== ASSIGNMENT ==
Search the data for the string "center" and copy each line in which it appears.

== RECORDED INFORMATION ==
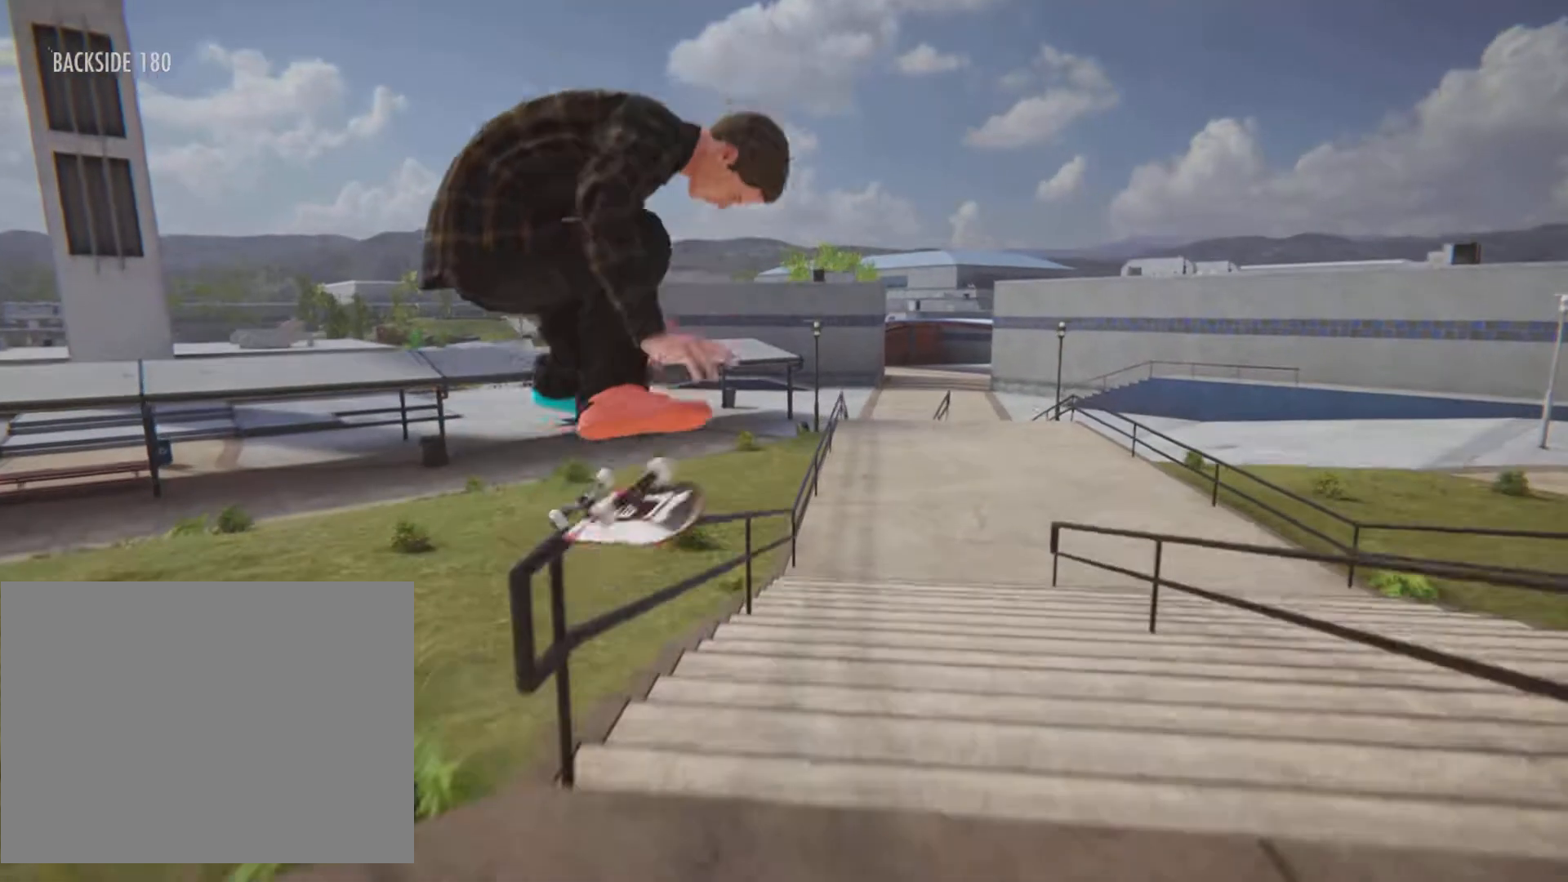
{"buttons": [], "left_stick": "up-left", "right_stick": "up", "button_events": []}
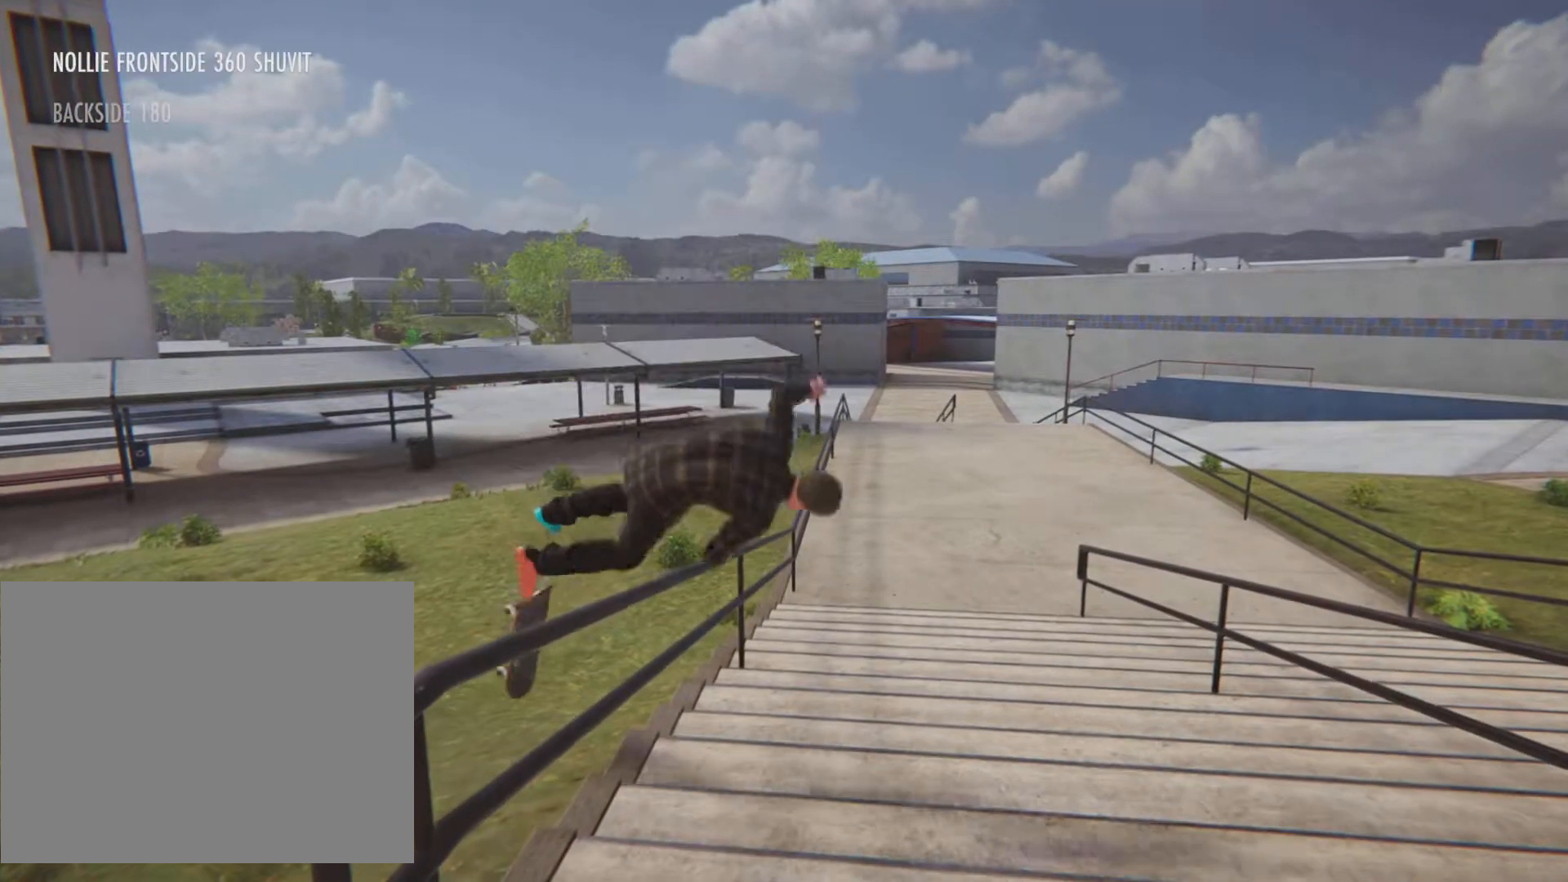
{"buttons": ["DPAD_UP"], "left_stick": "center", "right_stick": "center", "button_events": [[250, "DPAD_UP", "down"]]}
...
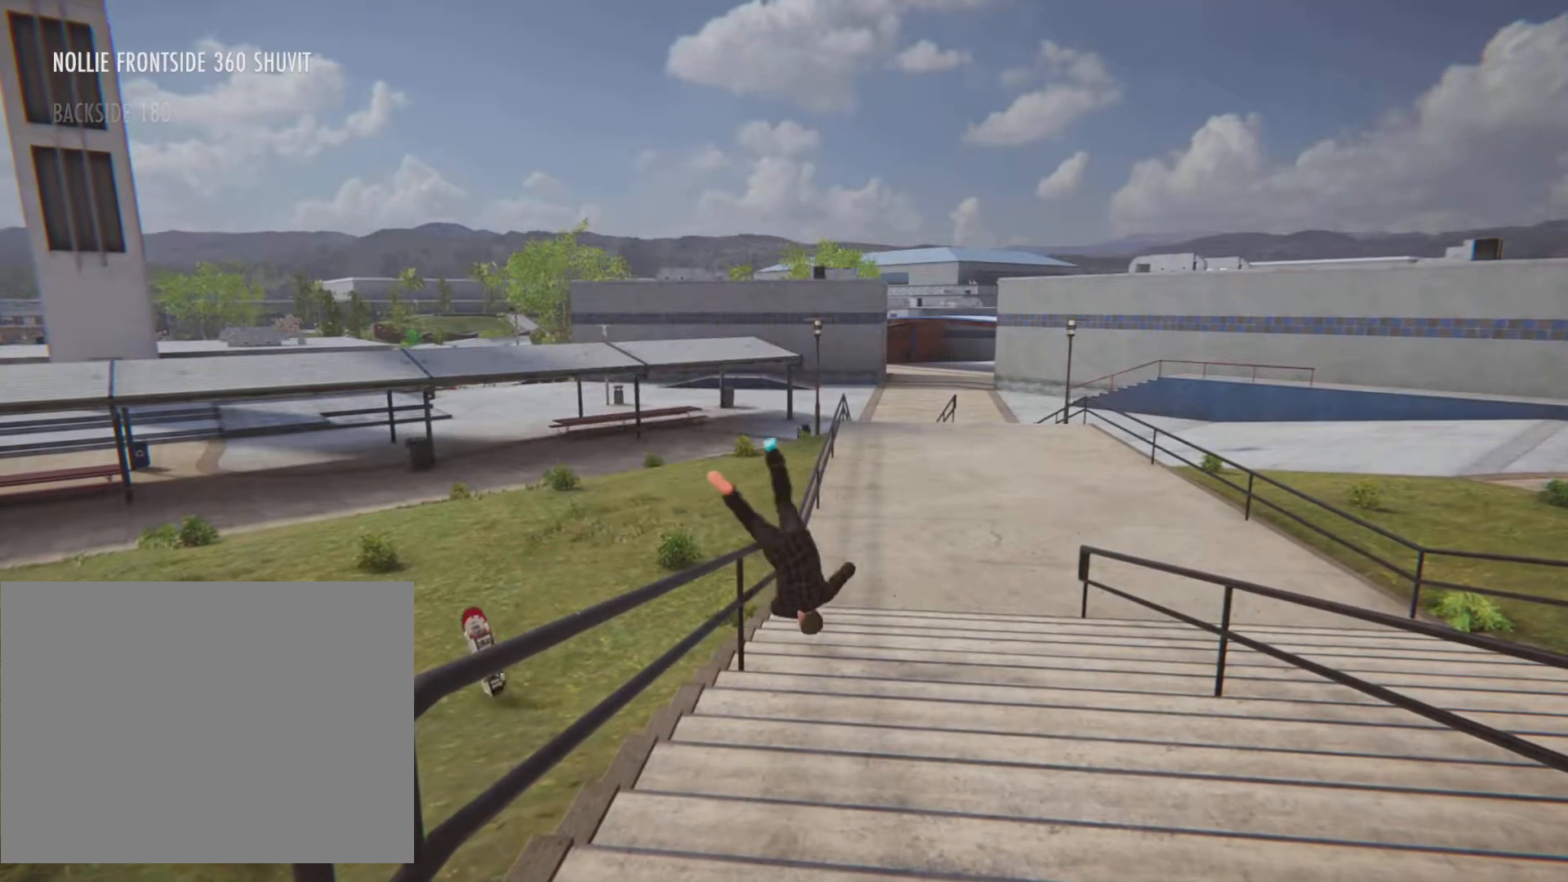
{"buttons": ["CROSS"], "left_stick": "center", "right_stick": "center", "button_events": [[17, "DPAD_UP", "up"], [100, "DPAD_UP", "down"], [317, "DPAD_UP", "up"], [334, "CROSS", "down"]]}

== SOLVED EXERCISE ==
{"buttons": ["DPAD_UP"], "left_stick": "center", "right_stick": "center", "button_events": [[250, "DPAD_UP", "down"]]}
{"buttons": ["CROSS"], "left_stick": "center", "right_stick": "center", "button_events": [[17, "DPAD_UP", "up"], [100, "DPAD_UP", "down"], [317, "DPAD_UP", "up"], [334, "CROSS", "down"]]}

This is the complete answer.